%%

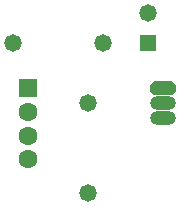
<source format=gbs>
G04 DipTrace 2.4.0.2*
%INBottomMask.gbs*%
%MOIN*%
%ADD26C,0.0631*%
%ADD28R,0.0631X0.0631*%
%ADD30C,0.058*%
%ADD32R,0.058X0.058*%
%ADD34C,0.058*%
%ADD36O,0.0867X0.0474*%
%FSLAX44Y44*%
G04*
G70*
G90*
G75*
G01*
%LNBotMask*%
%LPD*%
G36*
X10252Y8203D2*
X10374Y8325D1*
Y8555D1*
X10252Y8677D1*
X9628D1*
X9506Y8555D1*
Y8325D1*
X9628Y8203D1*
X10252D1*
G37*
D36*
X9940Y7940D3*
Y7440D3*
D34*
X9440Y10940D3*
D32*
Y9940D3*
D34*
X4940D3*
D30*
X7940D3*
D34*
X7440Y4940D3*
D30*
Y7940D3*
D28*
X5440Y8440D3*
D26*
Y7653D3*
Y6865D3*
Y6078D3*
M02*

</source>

%%
%%

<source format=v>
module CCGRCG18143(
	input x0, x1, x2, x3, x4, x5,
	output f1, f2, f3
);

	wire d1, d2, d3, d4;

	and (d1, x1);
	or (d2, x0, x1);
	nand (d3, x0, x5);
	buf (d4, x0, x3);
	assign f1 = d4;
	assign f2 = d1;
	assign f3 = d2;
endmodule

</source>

%%
%%

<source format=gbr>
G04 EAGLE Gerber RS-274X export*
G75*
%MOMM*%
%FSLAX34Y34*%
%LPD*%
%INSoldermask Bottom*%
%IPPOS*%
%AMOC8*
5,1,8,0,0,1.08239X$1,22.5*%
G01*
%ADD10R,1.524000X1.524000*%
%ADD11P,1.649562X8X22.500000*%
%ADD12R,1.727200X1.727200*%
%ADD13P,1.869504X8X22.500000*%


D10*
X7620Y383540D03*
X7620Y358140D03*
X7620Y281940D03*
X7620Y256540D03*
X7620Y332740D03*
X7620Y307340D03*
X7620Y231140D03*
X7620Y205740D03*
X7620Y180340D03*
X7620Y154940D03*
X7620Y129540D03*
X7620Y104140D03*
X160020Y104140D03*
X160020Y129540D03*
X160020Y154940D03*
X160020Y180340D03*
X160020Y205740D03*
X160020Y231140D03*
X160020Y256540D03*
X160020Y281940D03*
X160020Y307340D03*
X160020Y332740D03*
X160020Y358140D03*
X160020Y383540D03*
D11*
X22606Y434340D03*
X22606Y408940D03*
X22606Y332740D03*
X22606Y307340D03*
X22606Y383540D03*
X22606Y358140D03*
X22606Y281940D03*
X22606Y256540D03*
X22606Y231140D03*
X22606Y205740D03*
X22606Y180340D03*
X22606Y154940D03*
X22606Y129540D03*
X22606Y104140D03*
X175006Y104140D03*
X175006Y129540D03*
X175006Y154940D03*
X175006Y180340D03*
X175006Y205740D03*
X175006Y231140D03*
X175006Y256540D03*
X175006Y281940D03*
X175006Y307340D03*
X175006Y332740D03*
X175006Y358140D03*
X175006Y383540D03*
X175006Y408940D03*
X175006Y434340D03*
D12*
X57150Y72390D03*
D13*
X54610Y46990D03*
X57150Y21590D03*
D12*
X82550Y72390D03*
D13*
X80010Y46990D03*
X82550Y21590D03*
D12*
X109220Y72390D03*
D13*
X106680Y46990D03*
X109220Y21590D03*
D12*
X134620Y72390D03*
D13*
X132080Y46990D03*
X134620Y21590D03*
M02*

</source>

%%

• PROBLEM REQUIREMENTS: Report every line in the data above in which the word "format" appears.

• REPLY TO THE TASK:
<source format=gbs>
<source format=v>
<source format=gbr>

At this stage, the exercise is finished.